Appellant testified in his own behalf and claimed the right of self-defense. He stated the deceased was advancing toward him, pulling a butcher knife from his pants. Three defense witnesses testified to the same effect. The jury rejected the claim of self-defense. No weapon was found at the scene.

*695 Malice can be inferred from the use of a deadly weapon. A pistol is a deadly weapon per se and the shooting of the deceased at close range with such weapon authorized a finding of malice. Aguilar v. State, Tex.Cr.App., 468 S.W.2d 75. See also Ratcliffe v. State, Tex.Cr. App., 464 S.W.2d 664, and cases cited therein.

Next, appellant contends the trial court committed reversible error by overruling his motion for a new trial. The motion was based on the claim of newly discovered evidence.

At the hearing on the motion for a new trial, appellant introduced an affidavit of August Bradley. Bradley stated in the affidavit that the deceased was his roommate. On the date of the offense, the deceased returned to their apartment, secured a butcher knife, and departed, saying he was returning to the Casa Loma Lounge where he had been in a fight.

We hold that the trial court did not err in overruling the motion for new trial because the testimony of this witness pertaining to the deceased having a knife would have been merely cumulative.
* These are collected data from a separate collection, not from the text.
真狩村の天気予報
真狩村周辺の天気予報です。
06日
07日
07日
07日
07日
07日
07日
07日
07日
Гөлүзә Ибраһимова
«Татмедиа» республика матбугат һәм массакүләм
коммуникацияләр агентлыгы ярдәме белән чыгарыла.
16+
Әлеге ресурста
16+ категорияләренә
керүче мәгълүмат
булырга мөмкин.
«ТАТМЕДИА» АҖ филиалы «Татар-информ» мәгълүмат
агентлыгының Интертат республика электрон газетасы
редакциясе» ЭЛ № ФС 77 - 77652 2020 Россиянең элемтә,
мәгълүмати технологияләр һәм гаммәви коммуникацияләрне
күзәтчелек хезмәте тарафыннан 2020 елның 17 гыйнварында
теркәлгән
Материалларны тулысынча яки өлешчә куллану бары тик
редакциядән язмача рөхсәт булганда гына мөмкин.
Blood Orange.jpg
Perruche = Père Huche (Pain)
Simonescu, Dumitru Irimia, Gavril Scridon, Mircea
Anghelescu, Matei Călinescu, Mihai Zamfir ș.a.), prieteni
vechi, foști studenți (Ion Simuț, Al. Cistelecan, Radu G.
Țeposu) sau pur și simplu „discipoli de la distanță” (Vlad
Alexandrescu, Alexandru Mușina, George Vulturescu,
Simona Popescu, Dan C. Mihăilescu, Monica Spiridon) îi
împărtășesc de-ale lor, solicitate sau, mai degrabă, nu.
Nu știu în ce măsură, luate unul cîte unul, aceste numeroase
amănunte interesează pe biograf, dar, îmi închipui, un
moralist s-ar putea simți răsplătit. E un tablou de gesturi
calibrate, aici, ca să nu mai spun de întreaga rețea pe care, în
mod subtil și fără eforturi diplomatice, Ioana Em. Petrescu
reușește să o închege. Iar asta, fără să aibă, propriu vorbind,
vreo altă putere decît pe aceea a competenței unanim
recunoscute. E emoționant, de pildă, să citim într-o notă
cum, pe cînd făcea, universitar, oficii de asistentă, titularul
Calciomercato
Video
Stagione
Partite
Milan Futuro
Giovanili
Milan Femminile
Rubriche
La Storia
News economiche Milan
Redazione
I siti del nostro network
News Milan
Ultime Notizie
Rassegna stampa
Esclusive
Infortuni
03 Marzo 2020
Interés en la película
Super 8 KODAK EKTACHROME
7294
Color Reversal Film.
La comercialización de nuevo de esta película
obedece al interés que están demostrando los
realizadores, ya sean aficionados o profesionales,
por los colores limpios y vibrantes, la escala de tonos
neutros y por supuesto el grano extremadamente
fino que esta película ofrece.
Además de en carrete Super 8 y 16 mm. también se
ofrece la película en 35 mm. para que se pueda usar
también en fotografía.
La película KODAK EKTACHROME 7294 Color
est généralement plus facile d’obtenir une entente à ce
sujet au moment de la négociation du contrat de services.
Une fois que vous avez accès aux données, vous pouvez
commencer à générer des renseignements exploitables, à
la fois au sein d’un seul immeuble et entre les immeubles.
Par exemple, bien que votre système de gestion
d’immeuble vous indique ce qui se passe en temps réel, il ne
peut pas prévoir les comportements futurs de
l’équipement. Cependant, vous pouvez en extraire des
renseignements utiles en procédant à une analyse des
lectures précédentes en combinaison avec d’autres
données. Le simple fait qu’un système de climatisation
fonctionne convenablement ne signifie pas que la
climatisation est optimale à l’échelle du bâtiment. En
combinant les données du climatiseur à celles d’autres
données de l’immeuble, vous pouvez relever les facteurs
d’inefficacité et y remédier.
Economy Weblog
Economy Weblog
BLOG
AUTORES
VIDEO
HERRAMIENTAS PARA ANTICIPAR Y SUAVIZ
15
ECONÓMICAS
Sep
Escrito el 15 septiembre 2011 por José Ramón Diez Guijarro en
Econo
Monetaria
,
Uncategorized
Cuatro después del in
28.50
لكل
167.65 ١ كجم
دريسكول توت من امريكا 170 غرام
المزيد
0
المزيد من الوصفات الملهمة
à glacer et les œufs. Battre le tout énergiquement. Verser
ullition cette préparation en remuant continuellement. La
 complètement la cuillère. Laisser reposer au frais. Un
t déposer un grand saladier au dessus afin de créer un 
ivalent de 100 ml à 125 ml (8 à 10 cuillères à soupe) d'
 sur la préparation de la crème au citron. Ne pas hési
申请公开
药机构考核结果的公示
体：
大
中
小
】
Three defense witnesses had already testified that they saw a knife in the possession of the deceased at the time he was shot.

The testimony of Bradley, who was not at the scene of the offense, would not be of such a character as would probably change the result if produced on another trial and, being merely cumulative, no error is shown. Montgomery v. State, Tex. Cr.App., 460 S.W.2d 419; Garcia v. State, Tex.Cr.App., 435 S.W.2d 533; Vasquez v. State, Tex.Cr.App., 371 S.W.2d 389.

Also, insufficient diligence to secure the witness was shown. The record reflects that appellant received information that Bradley would testify as to the existence of a butcher knife before a verdict was reached in the case. No motion was made to the court at the time and he cannot now complain. See Gephart v. State, 157 Tex. Cr.R. 414, 249 S.W.2d 612.

Finally, appellant contends that "the trial court committed reversible error in failing to instruct the jury that they could discuss the matters raised and thereupon refer them back to the definitions in the charge."

The record reflects that during the jury deliberations a request was made for certain testimony to be read back. Whereupon, the jury was placed in the jury box and the following is revealed:

"MR. MELTON (the Jury Foreman): May we discuss murder with malice aforethought and murder without malice aforethought?
"THE COURT: You have been instructed in the Court's charge as to what you must consider, the evidence that is before you and the law that is contained in the Court's charge. You must not discuss any other matters."

These proceedings were in open court and the court answered the question without objection of appellant.[2] The record further reflects that the court, in its main charge, had instructed the jury on the law of murder with malice aforethought and murder without malice, and had properly applied the law to the facts. By its answer, the court called attention of the jury to the charge which authorized them to consider both murder with malice and murder without malice. Appellant made no objection to the answer given by the court nor did he request any special instruction. No error is shown. Hancock v. State, 120 Tex. Crim. 162, 47 S.W.2d 299.

There being no reversible error, the judgment is affirmed.

NOTES

[1] Miles died of gunshot wound through the chest and abdomen.

[2] A careful compliance with Art. 36.27 Vernon's Ann. C.C.P. would have required that the court's answer be in writing. See Walker v. State, 440 S.W.2d 653; Allaben v. State, Tex.Cr.App., 418 S.W.2d 517.